Top of TASK INPUT

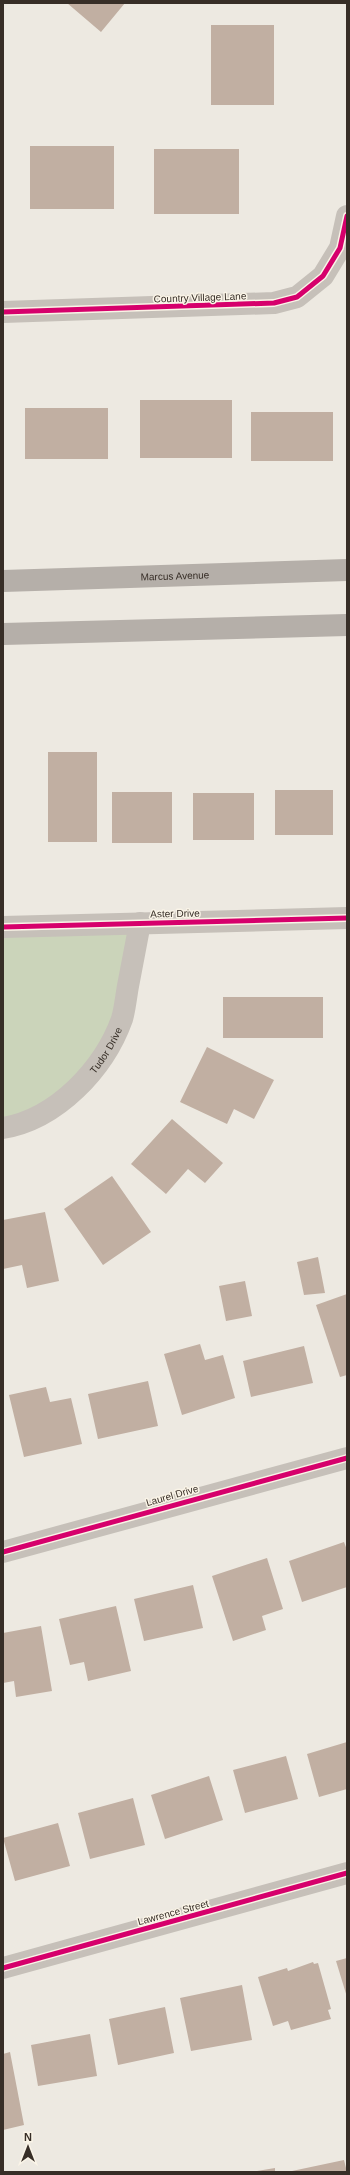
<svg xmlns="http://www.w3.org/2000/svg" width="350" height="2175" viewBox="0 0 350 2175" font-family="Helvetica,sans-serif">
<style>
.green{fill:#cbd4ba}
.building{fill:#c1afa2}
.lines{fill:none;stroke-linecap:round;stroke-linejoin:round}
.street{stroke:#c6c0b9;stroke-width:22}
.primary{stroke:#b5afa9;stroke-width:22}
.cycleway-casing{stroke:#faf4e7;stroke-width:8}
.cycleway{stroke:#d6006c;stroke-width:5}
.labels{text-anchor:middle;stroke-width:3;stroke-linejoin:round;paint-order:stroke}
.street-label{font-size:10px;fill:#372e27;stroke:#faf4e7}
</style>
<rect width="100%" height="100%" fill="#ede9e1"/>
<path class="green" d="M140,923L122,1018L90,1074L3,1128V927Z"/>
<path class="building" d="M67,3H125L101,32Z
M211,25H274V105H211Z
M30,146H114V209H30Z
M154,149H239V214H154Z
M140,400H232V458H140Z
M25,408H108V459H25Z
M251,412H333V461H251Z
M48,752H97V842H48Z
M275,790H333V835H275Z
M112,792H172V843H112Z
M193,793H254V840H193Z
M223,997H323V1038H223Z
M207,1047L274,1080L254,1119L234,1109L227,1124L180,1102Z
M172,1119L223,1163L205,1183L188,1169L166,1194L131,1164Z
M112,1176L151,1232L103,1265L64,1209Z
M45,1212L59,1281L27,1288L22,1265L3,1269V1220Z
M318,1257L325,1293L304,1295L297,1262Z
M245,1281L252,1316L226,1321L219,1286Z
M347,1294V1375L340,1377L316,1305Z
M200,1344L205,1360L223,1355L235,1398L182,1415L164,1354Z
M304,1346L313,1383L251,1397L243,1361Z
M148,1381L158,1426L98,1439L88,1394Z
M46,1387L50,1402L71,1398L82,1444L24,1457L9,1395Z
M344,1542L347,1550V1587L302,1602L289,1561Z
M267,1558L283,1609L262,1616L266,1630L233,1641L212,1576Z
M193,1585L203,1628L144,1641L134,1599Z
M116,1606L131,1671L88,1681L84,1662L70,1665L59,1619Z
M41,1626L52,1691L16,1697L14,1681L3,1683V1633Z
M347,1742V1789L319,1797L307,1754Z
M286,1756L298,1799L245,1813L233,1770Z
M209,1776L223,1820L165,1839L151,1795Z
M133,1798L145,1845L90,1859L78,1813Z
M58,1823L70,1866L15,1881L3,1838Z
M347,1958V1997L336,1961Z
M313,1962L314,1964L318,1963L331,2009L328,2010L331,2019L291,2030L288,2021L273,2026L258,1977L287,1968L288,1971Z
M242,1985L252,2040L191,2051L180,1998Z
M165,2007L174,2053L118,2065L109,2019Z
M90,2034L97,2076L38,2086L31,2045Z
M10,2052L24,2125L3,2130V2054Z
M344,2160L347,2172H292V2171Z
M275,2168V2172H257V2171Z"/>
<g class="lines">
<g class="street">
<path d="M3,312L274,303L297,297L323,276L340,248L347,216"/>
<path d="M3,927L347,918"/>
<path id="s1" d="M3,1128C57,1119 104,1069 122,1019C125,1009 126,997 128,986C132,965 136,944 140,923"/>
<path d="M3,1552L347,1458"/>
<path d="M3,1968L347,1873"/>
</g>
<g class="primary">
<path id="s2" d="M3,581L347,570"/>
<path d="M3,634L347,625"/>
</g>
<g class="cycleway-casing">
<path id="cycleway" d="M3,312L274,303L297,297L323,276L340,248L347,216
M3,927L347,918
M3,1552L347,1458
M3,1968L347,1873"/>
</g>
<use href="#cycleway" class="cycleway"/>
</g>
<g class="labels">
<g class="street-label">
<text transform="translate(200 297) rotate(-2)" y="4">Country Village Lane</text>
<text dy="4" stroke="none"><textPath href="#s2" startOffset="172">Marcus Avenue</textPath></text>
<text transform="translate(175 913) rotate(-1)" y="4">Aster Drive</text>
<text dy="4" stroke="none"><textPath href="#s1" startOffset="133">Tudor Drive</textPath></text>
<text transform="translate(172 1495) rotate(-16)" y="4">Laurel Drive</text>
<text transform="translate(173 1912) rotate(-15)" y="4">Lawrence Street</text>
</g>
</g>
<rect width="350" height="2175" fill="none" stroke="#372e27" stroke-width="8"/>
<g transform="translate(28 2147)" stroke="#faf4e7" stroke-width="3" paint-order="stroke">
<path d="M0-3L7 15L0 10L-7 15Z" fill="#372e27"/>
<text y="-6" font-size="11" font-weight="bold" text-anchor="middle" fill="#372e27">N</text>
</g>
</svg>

Bottom of TASK INPUT
Top of TASK INPUT

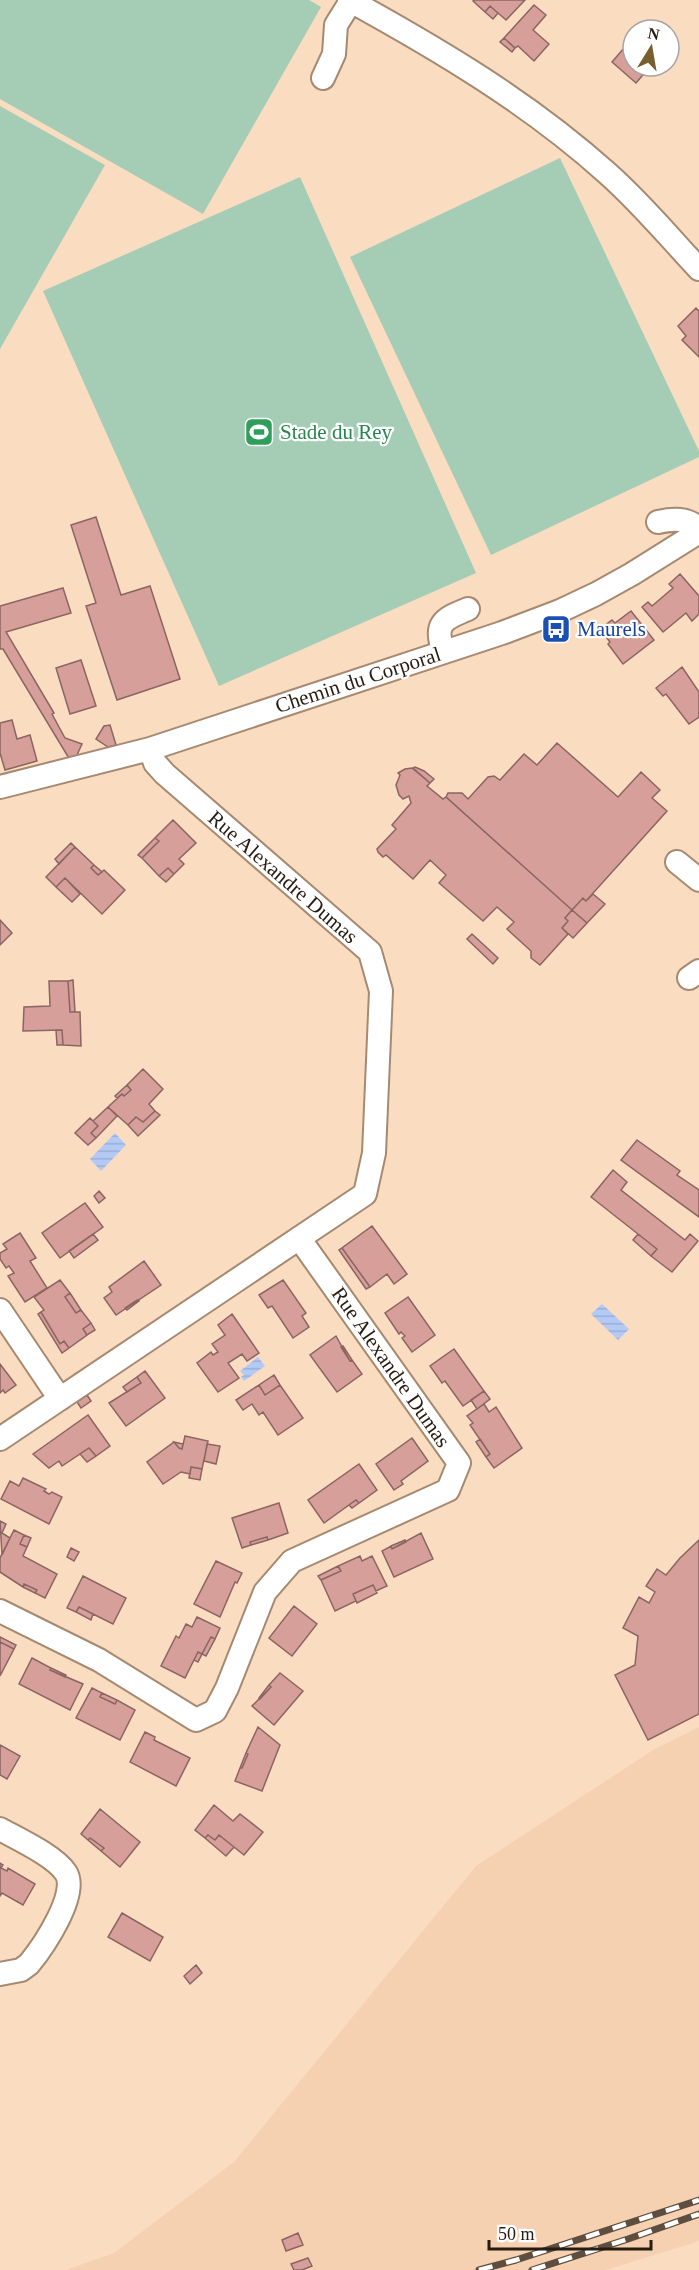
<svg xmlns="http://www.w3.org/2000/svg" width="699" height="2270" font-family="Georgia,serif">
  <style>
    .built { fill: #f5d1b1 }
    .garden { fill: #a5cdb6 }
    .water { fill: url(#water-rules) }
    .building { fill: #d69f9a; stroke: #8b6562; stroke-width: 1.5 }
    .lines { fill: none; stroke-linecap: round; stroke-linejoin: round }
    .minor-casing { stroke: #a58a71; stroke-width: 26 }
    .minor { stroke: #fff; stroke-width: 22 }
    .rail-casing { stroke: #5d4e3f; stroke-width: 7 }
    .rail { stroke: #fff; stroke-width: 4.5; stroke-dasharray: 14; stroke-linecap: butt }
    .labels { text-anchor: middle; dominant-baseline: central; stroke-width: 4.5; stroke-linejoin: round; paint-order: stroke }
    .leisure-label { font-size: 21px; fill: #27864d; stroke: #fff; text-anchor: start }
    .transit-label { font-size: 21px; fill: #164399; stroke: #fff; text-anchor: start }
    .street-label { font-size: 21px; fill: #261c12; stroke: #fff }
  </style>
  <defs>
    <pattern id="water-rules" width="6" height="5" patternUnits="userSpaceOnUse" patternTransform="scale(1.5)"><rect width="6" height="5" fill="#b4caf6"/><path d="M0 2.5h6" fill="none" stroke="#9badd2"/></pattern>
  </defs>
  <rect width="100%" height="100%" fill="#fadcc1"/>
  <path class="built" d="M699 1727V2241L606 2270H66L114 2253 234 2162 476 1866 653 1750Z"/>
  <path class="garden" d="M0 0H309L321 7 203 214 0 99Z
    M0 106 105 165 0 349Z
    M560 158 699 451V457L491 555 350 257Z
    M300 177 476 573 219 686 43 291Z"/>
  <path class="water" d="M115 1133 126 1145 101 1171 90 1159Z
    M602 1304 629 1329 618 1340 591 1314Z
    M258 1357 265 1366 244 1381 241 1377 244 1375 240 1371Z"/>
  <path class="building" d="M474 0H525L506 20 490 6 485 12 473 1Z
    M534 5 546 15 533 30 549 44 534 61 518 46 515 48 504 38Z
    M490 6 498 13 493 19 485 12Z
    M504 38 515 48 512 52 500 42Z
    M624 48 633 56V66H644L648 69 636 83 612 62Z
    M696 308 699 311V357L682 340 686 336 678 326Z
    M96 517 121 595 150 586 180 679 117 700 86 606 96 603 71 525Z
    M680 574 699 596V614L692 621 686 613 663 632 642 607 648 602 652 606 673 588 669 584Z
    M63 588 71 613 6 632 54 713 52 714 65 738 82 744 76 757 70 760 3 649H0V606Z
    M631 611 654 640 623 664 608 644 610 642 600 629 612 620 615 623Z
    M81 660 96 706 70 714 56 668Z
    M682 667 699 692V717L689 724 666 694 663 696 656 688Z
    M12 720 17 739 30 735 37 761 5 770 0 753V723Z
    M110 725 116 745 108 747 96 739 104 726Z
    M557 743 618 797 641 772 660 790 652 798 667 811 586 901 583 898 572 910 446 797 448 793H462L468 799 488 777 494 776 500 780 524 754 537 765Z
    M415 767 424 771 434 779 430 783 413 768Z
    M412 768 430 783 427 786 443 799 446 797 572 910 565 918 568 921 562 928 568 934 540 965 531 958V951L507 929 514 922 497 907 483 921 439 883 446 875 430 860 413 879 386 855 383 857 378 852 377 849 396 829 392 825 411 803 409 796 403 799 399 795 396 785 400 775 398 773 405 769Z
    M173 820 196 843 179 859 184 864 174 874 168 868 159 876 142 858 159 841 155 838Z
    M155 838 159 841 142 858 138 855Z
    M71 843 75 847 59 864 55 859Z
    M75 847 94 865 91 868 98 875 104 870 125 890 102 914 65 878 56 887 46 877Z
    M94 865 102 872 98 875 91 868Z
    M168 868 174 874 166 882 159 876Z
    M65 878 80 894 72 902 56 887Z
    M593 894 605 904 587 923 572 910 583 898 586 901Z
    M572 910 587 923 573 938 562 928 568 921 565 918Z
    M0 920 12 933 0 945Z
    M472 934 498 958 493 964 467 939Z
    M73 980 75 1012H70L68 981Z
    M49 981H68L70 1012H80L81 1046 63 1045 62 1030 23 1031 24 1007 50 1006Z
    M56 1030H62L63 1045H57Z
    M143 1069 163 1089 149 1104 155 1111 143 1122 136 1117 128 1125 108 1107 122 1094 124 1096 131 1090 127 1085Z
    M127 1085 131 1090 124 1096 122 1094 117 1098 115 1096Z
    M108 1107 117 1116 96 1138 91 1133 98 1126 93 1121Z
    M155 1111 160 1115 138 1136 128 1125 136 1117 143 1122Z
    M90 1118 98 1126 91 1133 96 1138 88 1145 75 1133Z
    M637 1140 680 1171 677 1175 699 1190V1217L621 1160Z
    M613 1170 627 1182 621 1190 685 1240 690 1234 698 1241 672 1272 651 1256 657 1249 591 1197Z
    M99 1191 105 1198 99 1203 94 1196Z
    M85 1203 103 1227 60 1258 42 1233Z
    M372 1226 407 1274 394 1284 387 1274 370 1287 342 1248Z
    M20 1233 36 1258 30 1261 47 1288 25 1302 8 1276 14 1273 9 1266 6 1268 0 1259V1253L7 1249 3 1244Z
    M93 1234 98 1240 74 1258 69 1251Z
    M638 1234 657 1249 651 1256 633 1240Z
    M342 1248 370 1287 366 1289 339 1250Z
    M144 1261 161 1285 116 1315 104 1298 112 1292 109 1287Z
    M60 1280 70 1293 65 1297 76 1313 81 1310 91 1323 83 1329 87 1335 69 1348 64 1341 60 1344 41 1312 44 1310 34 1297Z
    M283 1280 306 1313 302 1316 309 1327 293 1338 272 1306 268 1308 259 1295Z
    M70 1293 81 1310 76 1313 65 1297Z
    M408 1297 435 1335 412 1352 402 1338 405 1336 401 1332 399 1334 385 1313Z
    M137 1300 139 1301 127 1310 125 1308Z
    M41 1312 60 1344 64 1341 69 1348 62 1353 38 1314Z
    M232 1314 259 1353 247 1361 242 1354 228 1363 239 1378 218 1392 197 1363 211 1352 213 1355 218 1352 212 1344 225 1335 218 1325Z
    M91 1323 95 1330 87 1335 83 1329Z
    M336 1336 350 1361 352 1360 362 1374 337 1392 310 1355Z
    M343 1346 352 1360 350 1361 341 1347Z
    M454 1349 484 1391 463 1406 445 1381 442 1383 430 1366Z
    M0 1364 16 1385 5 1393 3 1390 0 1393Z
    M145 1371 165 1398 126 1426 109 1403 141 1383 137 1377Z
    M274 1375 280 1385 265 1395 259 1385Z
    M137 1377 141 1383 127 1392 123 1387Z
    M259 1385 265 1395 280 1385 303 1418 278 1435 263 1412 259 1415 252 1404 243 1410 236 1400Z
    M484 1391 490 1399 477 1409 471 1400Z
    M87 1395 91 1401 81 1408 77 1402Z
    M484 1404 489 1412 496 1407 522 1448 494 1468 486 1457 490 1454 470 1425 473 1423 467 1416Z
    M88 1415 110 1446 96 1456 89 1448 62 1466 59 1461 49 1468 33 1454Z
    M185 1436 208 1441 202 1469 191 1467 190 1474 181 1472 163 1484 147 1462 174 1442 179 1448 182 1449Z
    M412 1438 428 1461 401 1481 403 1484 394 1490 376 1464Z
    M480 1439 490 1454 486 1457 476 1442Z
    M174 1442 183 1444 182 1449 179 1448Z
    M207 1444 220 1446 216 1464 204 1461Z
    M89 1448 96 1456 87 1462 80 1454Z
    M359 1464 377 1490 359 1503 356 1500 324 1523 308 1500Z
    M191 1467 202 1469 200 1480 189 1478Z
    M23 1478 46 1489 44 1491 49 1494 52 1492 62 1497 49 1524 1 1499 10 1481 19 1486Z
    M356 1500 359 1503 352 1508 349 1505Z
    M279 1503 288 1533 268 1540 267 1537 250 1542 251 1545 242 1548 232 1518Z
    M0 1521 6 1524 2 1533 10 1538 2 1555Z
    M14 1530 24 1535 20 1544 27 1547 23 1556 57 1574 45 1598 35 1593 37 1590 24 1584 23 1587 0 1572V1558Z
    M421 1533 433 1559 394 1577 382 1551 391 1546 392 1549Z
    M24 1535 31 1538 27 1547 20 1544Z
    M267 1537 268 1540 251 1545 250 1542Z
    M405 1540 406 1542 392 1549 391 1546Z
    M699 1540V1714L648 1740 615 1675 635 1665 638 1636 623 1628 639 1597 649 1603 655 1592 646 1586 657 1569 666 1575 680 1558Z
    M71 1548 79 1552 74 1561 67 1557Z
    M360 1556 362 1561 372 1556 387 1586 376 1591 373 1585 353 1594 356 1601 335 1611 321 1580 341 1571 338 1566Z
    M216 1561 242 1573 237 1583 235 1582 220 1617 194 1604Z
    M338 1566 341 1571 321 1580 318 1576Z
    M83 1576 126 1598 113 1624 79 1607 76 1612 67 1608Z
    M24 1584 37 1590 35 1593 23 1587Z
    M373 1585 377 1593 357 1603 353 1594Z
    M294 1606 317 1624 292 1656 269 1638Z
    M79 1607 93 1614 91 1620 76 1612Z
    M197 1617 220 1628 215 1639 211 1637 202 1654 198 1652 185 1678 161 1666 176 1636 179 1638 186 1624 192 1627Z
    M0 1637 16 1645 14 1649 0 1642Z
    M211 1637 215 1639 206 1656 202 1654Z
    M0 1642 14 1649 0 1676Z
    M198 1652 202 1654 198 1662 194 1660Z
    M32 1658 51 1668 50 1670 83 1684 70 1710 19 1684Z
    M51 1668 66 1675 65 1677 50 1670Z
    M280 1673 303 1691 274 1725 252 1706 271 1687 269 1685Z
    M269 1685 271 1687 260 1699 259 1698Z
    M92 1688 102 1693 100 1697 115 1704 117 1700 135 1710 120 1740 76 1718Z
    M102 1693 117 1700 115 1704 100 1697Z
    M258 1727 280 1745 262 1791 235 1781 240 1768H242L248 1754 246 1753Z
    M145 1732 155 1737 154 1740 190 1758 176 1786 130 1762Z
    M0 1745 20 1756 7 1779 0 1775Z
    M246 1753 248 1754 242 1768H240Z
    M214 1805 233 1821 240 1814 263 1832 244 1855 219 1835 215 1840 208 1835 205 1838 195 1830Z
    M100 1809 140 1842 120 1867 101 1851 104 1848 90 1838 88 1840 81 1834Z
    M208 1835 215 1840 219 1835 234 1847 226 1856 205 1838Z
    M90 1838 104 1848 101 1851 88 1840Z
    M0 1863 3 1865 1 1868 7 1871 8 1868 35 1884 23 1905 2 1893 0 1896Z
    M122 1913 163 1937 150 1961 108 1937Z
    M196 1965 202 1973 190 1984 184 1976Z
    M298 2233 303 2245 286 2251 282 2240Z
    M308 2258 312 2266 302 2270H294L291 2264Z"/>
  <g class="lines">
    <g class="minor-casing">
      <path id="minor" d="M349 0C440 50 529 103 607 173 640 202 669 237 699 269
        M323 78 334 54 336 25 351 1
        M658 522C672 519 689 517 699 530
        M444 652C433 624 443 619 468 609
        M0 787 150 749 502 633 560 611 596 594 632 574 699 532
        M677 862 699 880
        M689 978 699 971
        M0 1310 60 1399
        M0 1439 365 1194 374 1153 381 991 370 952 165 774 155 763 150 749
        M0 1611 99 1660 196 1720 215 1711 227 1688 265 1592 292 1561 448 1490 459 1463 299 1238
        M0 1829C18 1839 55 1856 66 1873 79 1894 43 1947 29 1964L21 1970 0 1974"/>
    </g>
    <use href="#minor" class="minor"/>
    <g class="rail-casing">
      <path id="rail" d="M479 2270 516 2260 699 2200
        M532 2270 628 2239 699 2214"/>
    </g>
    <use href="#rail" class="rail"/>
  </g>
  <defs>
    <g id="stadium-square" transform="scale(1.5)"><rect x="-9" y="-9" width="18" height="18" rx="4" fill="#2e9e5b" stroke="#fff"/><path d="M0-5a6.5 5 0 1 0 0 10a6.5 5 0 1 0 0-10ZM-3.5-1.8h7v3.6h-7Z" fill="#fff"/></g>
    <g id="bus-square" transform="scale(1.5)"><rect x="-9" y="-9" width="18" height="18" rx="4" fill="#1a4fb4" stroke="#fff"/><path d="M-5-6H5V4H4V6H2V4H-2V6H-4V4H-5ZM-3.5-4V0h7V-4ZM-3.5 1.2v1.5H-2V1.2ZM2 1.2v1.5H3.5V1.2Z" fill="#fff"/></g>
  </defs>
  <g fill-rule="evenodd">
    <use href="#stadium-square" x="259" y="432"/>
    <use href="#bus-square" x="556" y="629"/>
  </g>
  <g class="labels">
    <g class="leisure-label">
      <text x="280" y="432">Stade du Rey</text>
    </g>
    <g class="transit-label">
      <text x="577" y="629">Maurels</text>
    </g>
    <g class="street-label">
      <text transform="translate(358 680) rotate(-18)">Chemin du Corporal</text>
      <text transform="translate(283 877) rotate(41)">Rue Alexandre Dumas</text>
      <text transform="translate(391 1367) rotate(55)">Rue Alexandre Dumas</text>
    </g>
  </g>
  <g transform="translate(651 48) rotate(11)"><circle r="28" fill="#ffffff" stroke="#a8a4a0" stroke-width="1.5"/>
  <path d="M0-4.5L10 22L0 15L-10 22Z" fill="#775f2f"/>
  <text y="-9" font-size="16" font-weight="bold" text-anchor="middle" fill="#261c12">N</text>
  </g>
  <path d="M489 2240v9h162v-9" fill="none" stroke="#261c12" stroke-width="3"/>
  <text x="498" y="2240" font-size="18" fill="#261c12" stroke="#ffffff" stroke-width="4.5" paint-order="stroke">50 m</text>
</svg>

Bottom of TASK INPUT

Please give an exact copy of the entries above, from the line with "M347,1294V1375L340,1377L316,1305Z" down to the line with "M116,1606L131,1671L88,1681L84,1662L70,1665L59,1619Z", inclusive, and nothing else.

M347,1294V1375L340,1377L316,1305Z
M200,1344L205,1360L223,1355L235,1398L182,1415L164,1354Z
M304,1346L313,1383L251,1397L243,1361Z
M148,1381L158,1426L98,1439L88,1394Z
M46,1387L50,1402L71,1398L82,1444L24,1457L9,1395Z
M344,1542L347,1550V1587L302,1602L289,1561Z
M267,1558L283,1609L262,1616L266,1630L233,1641L212,1576Z
M193,1585L203,1628L144,1641L134,1599Z
M116,1606L131,1671L88,1681L84,1662L70,1665L59,1619Z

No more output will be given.